Introspection: Obtain robot part's information and state thanks to the access H-ROS gives. This allows having first hand data at any time using ROS topics.
Automatic updates thanks to OTA: With Over-The-Air updates, the robot part software is updated easily.
Networking control: Shape robot's inner traffic reserving bandwidth for high priority data and work under loaded networks.
This and much more is possible thanks to the H-ROS System on Module (SoM), an electronic device that embeddeds all the required electronics to run modern robotic software and that turns your robot parts into completely modular.
Thanks to the H-ROS SoM, the augmented advantages of the module are:
ROS 2.0 Hardware: A purely distributed architecture built with ROS 2.0 that makes the module a first class-participant of the ROS 2.0 ecosystem.
Hardware level life-cycle: ROS 2.0 life-cycle extension to hardware which allows to influence power conditions for an increased performance or adaptive behavior.
Security: An encrypted computing and communication environment. A hacker-tested robot module, secured through continuous security audits.

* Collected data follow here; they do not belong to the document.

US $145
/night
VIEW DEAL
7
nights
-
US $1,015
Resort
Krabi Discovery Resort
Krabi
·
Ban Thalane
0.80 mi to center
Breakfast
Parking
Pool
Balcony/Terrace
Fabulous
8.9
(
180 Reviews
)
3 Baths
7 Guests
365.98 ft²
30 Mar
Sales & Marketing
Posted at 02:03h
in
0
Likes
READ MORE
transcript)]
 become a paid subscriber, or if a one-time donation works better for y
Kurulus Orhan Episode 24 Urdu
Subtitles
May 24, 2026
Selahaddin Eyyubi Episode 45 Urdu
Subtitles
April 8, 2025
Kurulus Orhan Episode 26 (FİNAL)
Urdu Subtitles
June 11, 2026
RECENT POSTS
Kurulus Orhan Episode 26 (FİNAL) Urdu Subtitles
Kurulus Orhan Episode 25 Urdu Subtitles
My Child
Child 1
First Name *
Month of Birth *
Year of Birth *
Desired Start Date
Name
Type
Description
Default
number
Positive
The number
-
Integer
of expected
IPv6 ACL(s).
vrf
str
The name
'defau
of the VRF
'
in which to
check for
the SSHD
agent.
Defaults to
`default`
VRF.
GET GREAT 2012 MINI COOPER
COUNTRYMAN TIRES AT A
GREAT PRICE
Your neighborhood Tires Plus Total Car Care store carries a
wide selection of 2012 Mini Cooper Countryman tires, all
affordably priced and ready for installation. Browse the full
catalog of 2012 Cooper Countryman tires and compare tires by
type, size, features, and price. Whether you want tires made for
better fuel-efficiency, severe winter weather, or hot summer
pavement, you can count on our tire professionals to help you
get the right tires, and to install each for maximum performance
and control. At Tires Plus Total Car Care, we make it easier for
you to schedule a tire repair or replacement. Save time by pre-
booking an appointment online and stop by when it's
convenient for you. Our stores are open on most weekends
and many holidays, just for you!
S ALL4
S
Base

Interoperability: A common interface, the Hardware Robot Information Model (HRIM), enables communication among different vendors regardless of the manufacturer. It also enables robot modules to be added or removed from the network without interfering with the runtime operation of any other device on said network without impacting any data flows in which they are not directly engaged.
Diagnostics and telemetry: First hand data about robot part states through ROS topics, such as power consumption, processor load and much, much more.
Automatic updates, over the air (OTA): Over-The-Air updates for robot parts. The SoM keeps robots and robot modules updated, seamlessly.
Full synchronization: Distributed sub-microsecond clock synchronization accuracy. ROS 2.0 latencies get optimized.
Real-Time Operating System: Deterministic operating system responses powered by a hybrid architecture featuring the most popular OS in the robotics domain: Linux.
Resilient networking: Applications that operate predictably in the presence of network congestion. Even with traffic bursts above 90% of the channel capacity, our solution delivers.
Traffic shaping: A mechanism that allows reserving bandwidth for high-priority traffic while, at the same time, ensuring best effort traffic will continue flowing.
Policing: Robot modules that meet their specifications by applying individual policy rules. This implies that even if your robot component malfunctions, we ensure that it does not compromise the rest of the robot network.
Bandwidth allocation: The option to dynamically estimate the available bandwidth in the network and to reserve an additional portion, if possible. This empowers roboticists with the status of the robot network.
Redundancy: A variety of different network architectures that enhance the redundancy of a robot network (daisy-chain, line, ring, tree, etc.), gaining reliability.
Low cycle times: Scalable and user-selectable cyclic update rates that can meet or exceed legacy Industrial Ethernet solutions.
Scalability: The possibility to grow from individual modules to large robots composed of hundreds of modules in multi-network setups.
Converged networks: Coexistence with best effort traffic and support to multiple industrial protocols.